- _Your instructions_: Copy the records from the line with "catalogue / barcode: US 2508899" up to and including the line with "country: Guatemala", replacing "collectors" with "collected by" and changing nothing else.

━━ Supplied entries

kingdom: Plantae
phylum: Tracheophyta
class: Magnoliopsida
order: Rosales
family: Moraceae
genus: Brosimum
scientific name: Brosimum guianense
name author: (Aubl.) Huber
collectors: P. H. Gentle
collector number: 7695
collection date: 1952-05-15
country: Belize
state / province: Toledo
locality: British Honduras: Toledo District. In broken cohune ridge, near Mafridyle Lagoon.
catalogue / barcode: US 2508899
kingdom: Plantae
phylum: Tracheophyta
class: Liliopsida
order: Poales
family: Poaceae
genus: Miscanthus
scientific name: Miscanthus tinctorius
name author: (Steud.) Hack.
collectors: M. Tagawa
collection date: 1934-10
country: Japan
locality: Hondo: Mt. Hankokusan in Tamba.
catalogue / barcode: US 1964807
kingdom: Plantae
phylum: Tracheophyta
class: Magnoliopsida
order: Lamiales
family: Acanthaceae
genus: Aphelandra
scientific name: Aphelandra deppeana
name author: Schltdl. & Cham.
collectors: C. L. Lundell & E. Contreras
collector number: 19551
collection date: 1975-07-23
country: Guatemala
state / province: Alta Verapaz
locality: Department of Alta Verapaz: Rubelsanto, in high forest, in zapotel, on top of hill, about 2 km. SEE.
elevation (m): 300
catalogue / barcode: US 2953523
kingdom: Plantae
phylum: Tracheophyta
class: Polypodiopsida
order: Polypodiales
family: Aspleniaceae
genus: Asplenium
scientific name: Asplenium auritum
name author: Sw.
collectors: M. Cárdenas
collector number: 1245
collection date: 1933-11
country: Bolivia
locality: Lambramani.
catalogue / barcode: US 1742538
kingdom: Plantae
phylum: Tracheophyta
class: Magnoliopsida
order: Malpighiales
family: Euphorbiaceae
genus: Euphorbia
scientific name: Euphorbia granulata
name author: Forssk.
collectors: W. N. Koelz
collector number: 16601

━━━━

- _Expected answer_:
catalogue / barcode: US 2508899
kingdom: Plantae
phylum: Tracheophyta
class: Liliopsida
order: Poales
family: Poaceae
genus: Miscanthus
scientific name: Miscanthus tinctorius
name author: (Steud.) Hack.
collected by: M. Tagawa
collection date: 1934-10
country: Japan
locality: Hondo: Mt. Hankokusan in Tamba.
catalogue / barcode: US 1964807
kingdom: Plantae
phylum: Tracheophyta
class: Magnoliopsida
order: Lamiales
family: Acanthaceae
genus: Aphelandra
scientific name: Aphelandra deppeana
name author: Schltdl. & Cham.
collected by: C. L. Lundell & E. Contreras
collector number: 19551
collection date: 1975-07-23
country: Guatemala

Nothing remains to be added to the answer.